Some limitations of the present study should also be considered. First, because thalassemia data were collected from two hospitals, we did not obtain sufficient data with demographic variables for evaluation. Second, the data available mainly focuses on particular age groups, which could impact the results of our study. Therefore, we need to use sufficient data as proposed by [85] for further evaluation. Further research is warranted to validate its diagnostic value in a population consists of microcytic anemia and various types of anemia.

GIVEN INFORMATION |

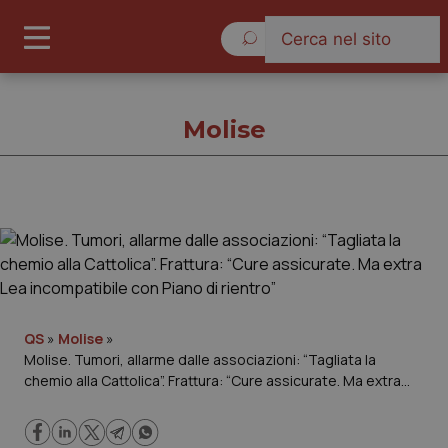
Sabato 8 Agosto 2026
Molise
Molise
Cronache
Governo e Parlamento
QS
»
Molise
»
Molise. Tumori, allarme dalle associazioni: “Tagliata la
chemio alla Cattolica”. Frattura: “Cure assicurate. Ma extra
Regioni e Asl
Lea incompatibile con Piano di rientro”
Lavoro e Professioni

PROBLEM A | Can you output the section of the study-limitations passage starting with "Some limitations of" and going on through "types of anemia.", word for word?
PROBLEM B | Does the study-limitations passage support each of these statements? Answer yes or no for each and quote the words that decide it. (i) The thalassemia data came from two hospitals. (ii) The available data cover all age groups evenly. (iii) The study obtained sufficient data with demographic variables for evaluation.

TASK RESPONSE A |
Some limitations of the present study should also be considered. First, because thalassemia data were collected from two hospitals, we did not obtain sufficient data with demographic variables for evaluation. Second, the data available mainly focuses on particular age groups, which could impact the results of our study. Therefore, we need to use sufficient data as proposed by [85] for further evaluation. Further research is warranted to validate its diagnostic value in a population consists of microcytic anemia and various types of anemia.

TASK RESPONSE B |
(i) Yes: "thalassemia data were collected from two hospitals"
(ii) No: "the data available mainly focuses on particular age groups"
(iii) No: "we did not obtain sufficient data with demographic variables for evaluation"